Orphaned early, our Count makes constant reference to the words and character of his godfather and mentor, the Grand Duke Demidov, a man ‘who generally prized industry over nonsense’ and who imparted to the Count the advice ‘that if a man does not master his circumstances then he is bound to be mastered by them’, even if such mastery is taken in tiny steps over small things. That one must hold fast to one’s individual identity, a feature of character and not of things nor of birth, are themes of both Papa Washington and Peterson, as much as they are themes of Towles, and as they were, I would add, of the American vision of Martin Luther King. Exile within one’s own country, a motif of ‘A Gentleman’, is something felt by many in a fracturing US Republic. It should not be too late to at least discuss this.

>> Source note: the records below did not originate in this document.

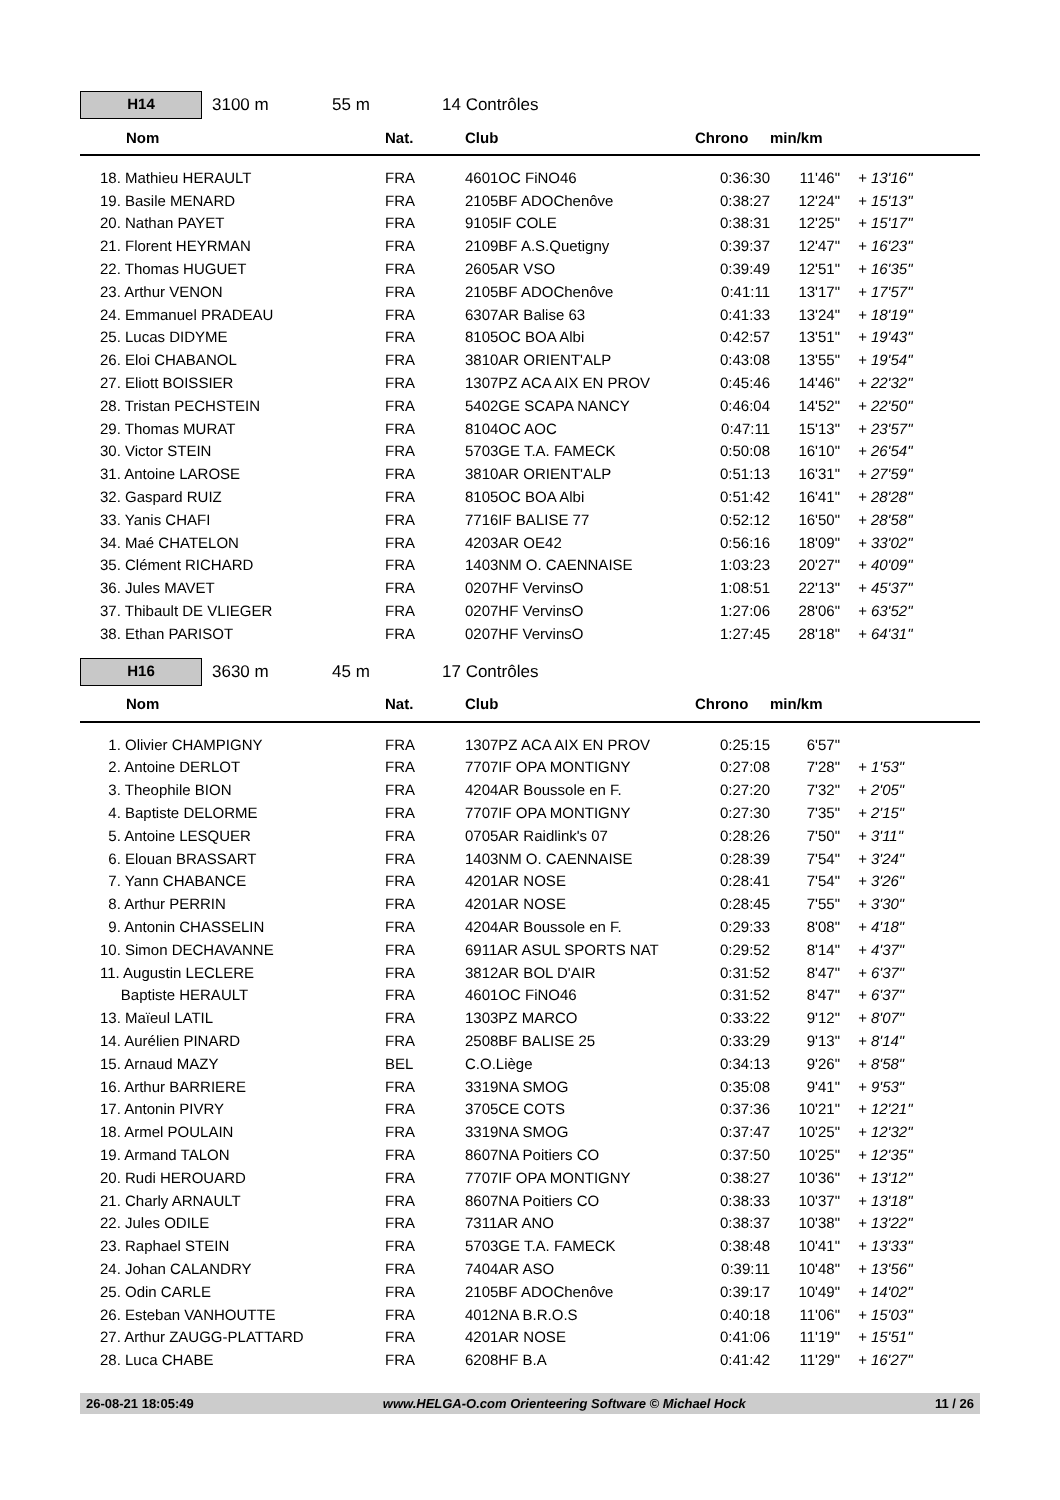H14
3100 m 55 m 14 Contrôles
| | Nom | Nat. | Club | Chrono | min/km | |
| --- | --- | --- | --- | --- | --- | --- |
| | 18. Mathieu HERAULT | FRA | 4601OC FiNO46 | 0:36:30 | 11'46" | + 13'16" |
| | 19. Basile MENARD | FRA | 2105BF ADOChenôve | 0:38:27 | 12'24" | + 15'13" |
| | 20. Nathan PAYET | FRA | 9105IF COLE | 0:38:31 | 12'25" | + 15'17" |
| | 21. Florent HEYRMAN | FRA | 2109BF A.S.Quetigny | 0:39:37 | 12'47" | + 16'23" |
| | 22. Thomas HUGUET | FRA | 2605AR VSO | 0:39:49 | 12'51" | + 16'35" |
| | 23. Arthur VENON | FRA | 2105BF ADOChenôve | 0:41:11 | 13'17" | + 17'57" |
| | 24. Emmanuel PRADEAU | FRA | 6307AR Balise 63 | 0:41:33 | 13'24" | + 18'19" |
| | 25. Lucas DIDYME | FRA | 8105OC BOA Albi | 0:42:57 | 13'51" | + 19'43" |
| | 26. Eloi CHABANOL | FRA | 3810AR ORIENT'ALP | 0:43:08 | 13'55" | + 19'54" |
| | 27. Eliott BOISSIER | FRA | 1307PZ ACA AIX EN PROV | 0:45:46 | 14'46" | + 22'32" |
| | 28. Tristan PECHSTEIN | FRA | 5402GE SCAPA NANCY | 0:46:04 | 14'52" | + 22'50" |
| | 29. Thomas MURAT | FRA | 8104OC AOC | 0:47:11 | 15'13" | + 23'57" |
| | 30. Victor STEIN | FRA | 5703GE T.A. FAMECK | 0:50:08 | 16'10" | + 26'54" |
| | 31. Antoine LAROSE | FRA | 3810AR ORIENT'ALP | 0:51:13 | 16'31" | + 27'59" |
| | 32. Gaspard RUIZ | FRA | 8105OC BOA Albi | 0:51:42 | 16'41" | + 28'28" |
| | 33. Yanis CHAFI | FRA | 7716IF BALISE 77 | 0:52:12 | 16'50" | + 28'58" |
| | 34. Maé CHATELON | FRA | 4203AR OE42 | 0:56:16 | 18'09" | + 33'02" |
| | 35. Clément RICHARD | FRA | 1403NM O. CAENNAISE | 1:03:23 | 20'27" | + 40'09" |
| | 36. Jules MAVET | FRA | 0207HF VervinsO | 1:08:51 | 22'13" | + 45'37" |
| | 37. Thibault DE VLIEGER | FRA | 0207HF VervinsO | 1:27:06 | 28'06" | + 63'52" |
| | 38. Ethan PARISOT | FRA | 0207HF VervinsO | 1:27:45 | 28'18" | + 64'31" |
H16
3630 m 45 m 17 Contrôles
| | Nom | Nat. | Club | Chrono | min/km | |
| --- | --- | --- | --- | --- | --- | --- |
| | 1. Olivier CHAMPIGNY | FRA | 1307PZ ACA AIX EN PROV | 0:25:15 | 6'57" | |
| | 2. Antoine DERLOT | FRA | 7707IF OPA MONTIGNY | 0:27:08 | 7'28" | + 1'53" |
| | 3. Theophile BION | FRA | 4204AR Boussole en F. | 0:27:20 | 7'32" | + 2'05" |
| | 4. Baptiste DELORME | FRA | 7707IF OPA MONTIGNY | 0:27:30 | 7'35" | + 2'15" |
| | 5. Antoine LESQUER | FRA | 0705AR Raidlink's 07 | 0:28:26 | 7'50" | + 3'11" |
| | 6. Elouan BRASSART | FRA | 1403NM O. CAENNAISE | 0:28:39 | 7'54" | + 3'24" |
| | 7. Yann CHABANCE | FRA | 4201AR NOSE | 0:28:41 | 7'54" | + 3'26" |
| | 8. Arthur PERRIN | FRA | 4201AR NOSE | 0:28:45 | 7'55" | + 3'30" |
| | 9. Antonin CHASSELIN | FRA | 4204AR Boussole en F. | 0:29:33 | 8'08" | + 4'18" |
| | 10. Simon DECHAVANNE | FRA | 6911AR ASUL SPORTS NAT | 0:29:52 | 8'14" | + 4'37" |
| | 11. Augustin LECLERE | FRA | 3812AR BOL D'AIR | 0:31:52 | 8'47" | + 6'37" |
| | Baptiste HERAULT | FRA | 4601OC FiNO46 | 0:31:52 | 8'47" | + 6'37" |
| | 13. Maïeul LATIL | FRA | 1303PZ MARCO | 0:33:22 | 9'12" | + 8'07" |
| | 14. Aurélien PINARD | FRA | 2508BF BALISE 25 | 0:33:29 | 9'13" | + 8'14" |
| | 15. Arnaud MAZY | BEL | C.O.Liège | 0:34:13 | 9'26" | + 8'58" |
| | 16. Arthur BARRIERE | FRA | 3319NA SMOG | 0:35:08 | 9'41" | + 9'53" |
| | 17. Antonin PIVRY | FRA | 3705CE COTS | 0:37:36 | 10'21" | + 12'21" |
| | 18. Armel POULAIN | FRA | 3319NA SMOG | 0:37:47 | 10'25" | + 12'32" |
| | 19. Armand TALON | FRA | 8607NA Poitiers CO | 0:37:50 | 10'25" | + 12'35" |
| | 20. Rudi HEROUARD | FRA | 7707IF OPA MONTIGNY | 0:38:27 | 10'36" | + 13'12" |
| | 21. Charly ARNAULT | FRA | 8607NA Poitiers CO | 0:38:33 | 10'37" | + 13'18" |
| | 22. Jules ODILE | FRA | 7311AR ANO | 0:38:37 | 10'38" | + 13'22" |
| | 23. Raphael STEIN | FRA | 5703GE T.A. FAMECK | 0:38:48 | 10'41" | + 13'33" |
| | 24. Johan CALANDRY | FRA | 7404AR ASO | 0:39:11 | 10'48" | + 13'56" |
| | 25. Odin CARLE | FRA | 2105BF ADOChenôve | 0:39:17 | 10'49" | + 14'02" |
| | 26. Esteban VANHOUTTE | FRA | 4012NA B.R.O.S | 0:40:18 | 11'06" | + 15'03" |
| | 27. Arthur ZAUGG-PLATTARD | FRA | 4201AR NOSE | 0:41:06 | 11'19" | + 15'51" |
| | 28. Luca CHABE | FRA | 6208HF B.A | 0:41:42 | 11'29" | + 16'27" |
26-08-21 18:05:49 www.HELGA-O.com Orienteering Software © Michael Hock 11 / 26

When it comes to character and identity, Peterson points out that the logical flaw of current diversity-mongering and the impulse to equalisation lies in its ‘intersectionality’ and encouragement of a snitching surveillance. Where do you end when dividing up people by traits and who decides on the traits? Who is to monitor and report on regulations determined to ensure we comply with such decisions? Let alone who is to regulate the regulators, in all of their petty spite and willing corruption? Peterson suggests we should jealously hold true to western culture’s greatest achievement, that it relies on what he calls in a recent interview a ‘general courageous trust’, without which we are ‘ruled by thugs’.
I can only say that I think the Count would concur entirely.